▸ Given information
+++
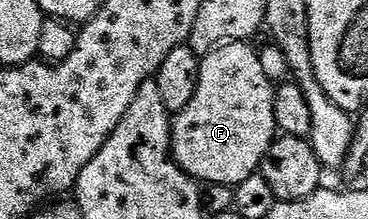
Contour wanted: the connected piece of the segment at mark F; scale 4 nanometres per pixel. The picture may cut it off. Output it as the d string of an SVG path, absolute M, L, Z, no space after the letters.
M248 41L227 42L213 48L200 60L200 76L194 97L186 109L175 112L172 119L172 158L191 179L201 184L217 183L235 189L246 177L257 174L260 162L278 138L274 117L274 83L267 79L259 61L259 50Z

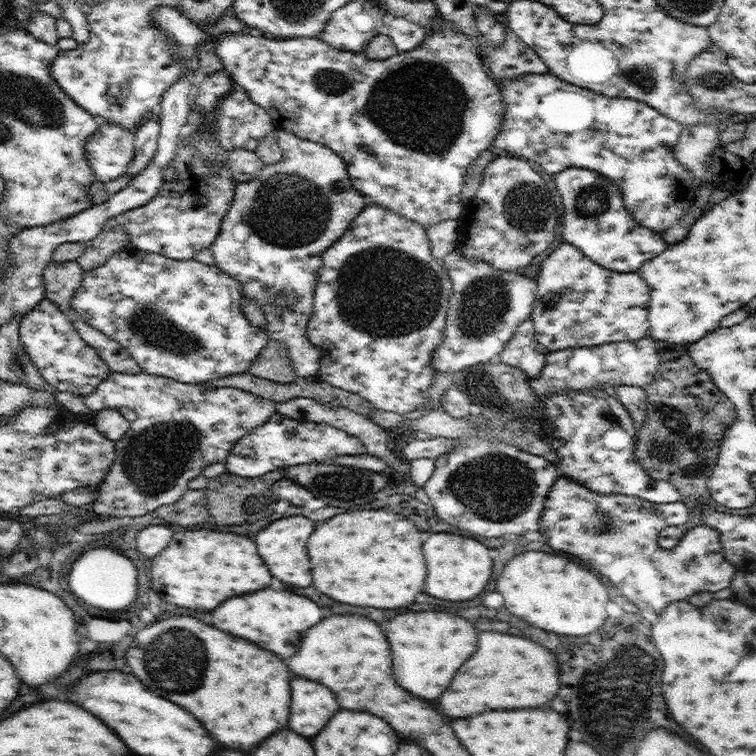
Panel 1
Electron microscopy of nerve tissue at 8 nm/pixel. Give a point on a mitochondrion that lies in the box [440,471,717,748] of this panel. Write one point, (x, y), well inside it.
(643, 685)

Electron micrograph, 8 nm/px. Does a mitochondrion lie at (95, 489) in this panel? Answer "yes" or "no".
no

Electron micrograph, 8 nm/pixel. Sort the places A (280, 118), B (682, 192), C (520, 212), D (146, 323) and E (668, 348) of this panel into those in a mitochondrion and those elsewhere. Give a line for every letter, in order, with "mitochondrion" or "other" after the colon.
A: other
B: other
C: mitochondrion
D: mitochondrion
E: other

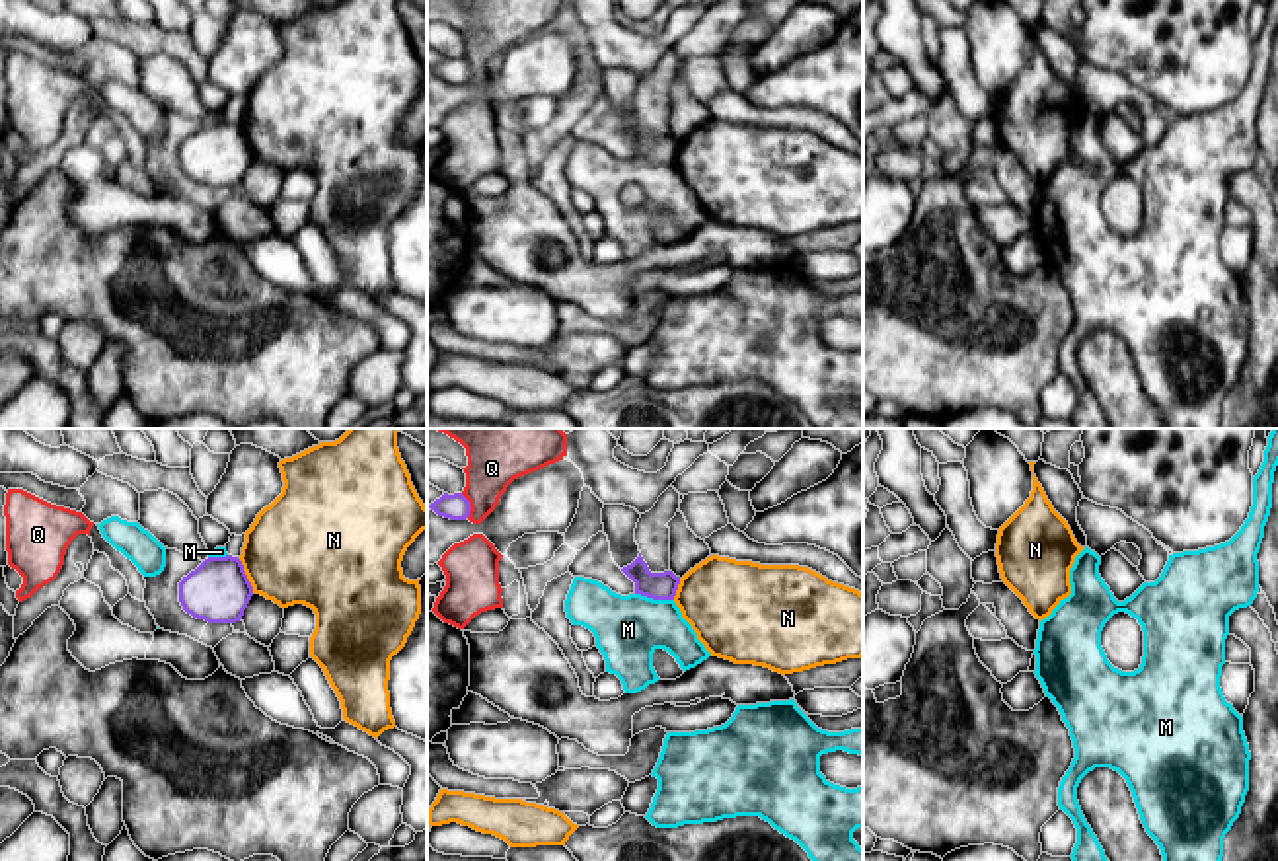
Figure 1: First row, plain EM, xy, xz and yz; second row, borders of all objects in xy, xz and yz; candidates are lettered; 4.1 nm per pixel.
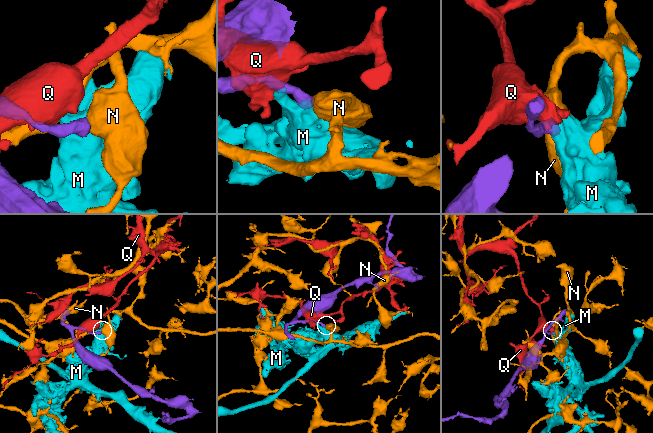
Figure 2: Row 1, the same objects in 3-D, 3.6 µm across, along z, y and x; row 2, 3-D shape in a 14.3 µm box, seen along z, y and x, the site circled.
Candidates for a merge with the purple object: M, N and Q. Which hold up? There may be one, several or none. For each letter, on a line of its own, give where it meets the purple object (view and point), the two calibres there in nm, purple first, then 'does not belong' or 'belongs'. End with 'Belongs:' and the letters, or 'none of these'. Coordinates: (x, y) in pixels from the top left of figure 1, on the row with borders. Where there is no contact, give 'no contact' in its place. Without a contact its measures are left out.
M: meets purple in xz at (655, 598); 110 nm thick on the purple side, 280 nm on the other; does not belong
N: meets purple in xy at (246, 575); 260 nm thick on the purple side, 440 nm on the other; does not belong
Q: meets purple in xz at (468, 505); 110 nm thick on the purple side, 260 nm on the other; does not belong
Belongs: none of these

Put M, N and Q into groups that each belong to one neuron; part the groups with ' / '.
M / N / Q

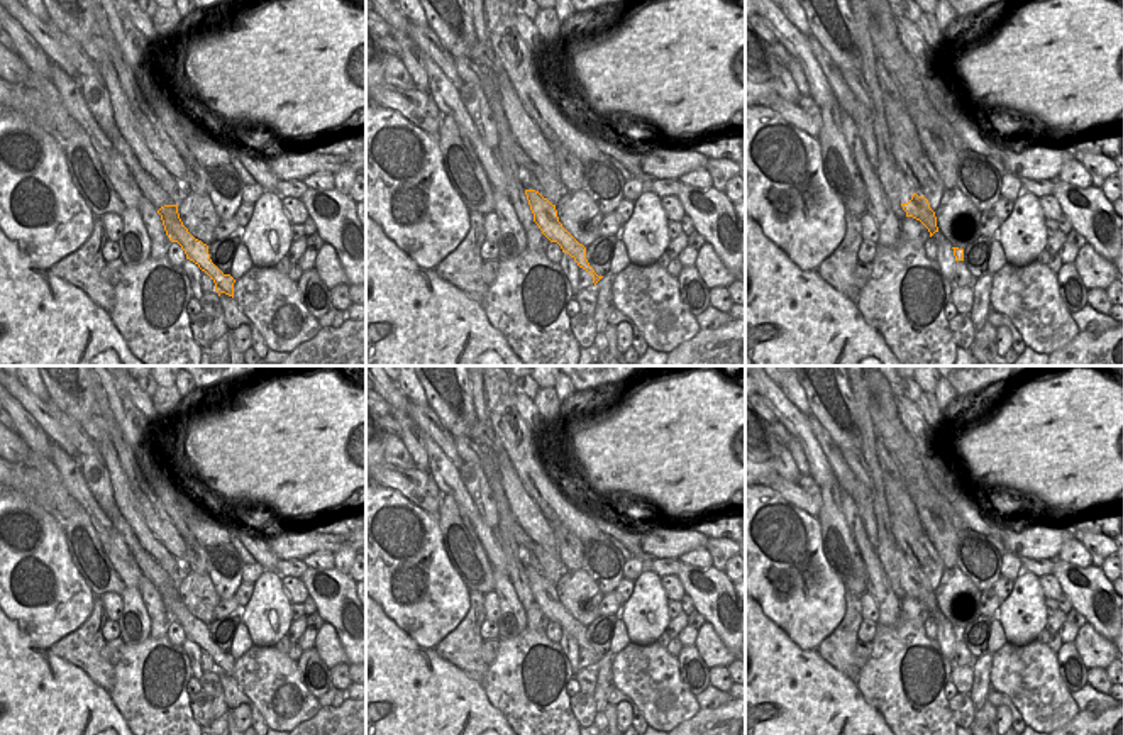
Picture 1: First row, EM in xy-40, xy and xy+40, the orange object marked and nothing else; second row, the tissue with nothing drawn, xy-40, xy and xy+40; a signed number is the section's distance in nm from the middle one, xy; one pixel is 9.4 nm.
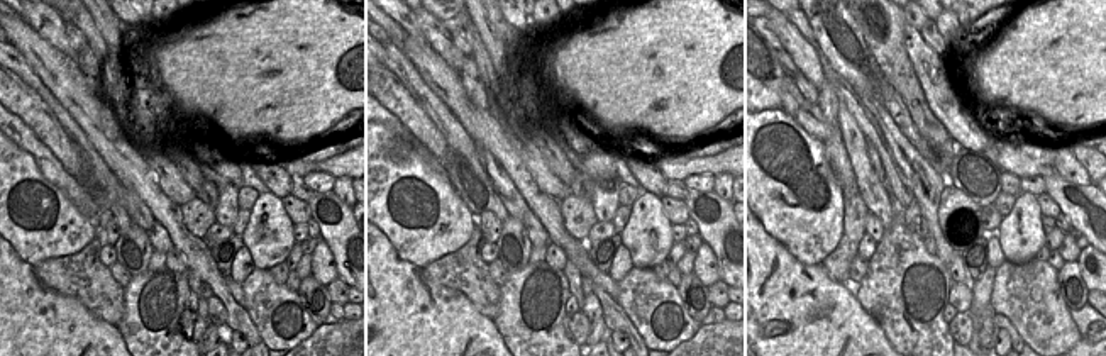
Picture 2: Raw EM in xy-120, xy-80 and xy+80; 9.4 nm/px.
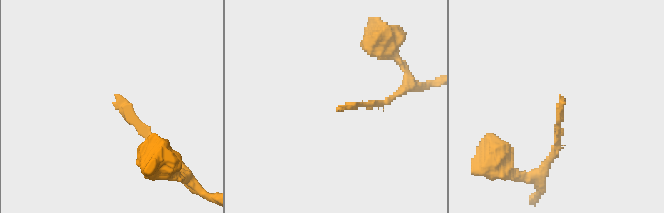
+++
▸ Description of the task
Find "second" in the data above. Report each line where it appears.

▸ Solution for this problem
Figure 1: First row, plain EM, xy, xz and yz; second row, borders of all objects in xy, xz and yz; candidates are lettered; 4.1 nm per pixel.
Picture 1: First row, EM in xy-40, xy and xy+40, the orange object marked and nothing else; second row, the tissue with nothing drawn, xy-40, xy and xy+40; a signed number is the section's distance in nm from the middle one, xy; one pixel is 9.4 nm.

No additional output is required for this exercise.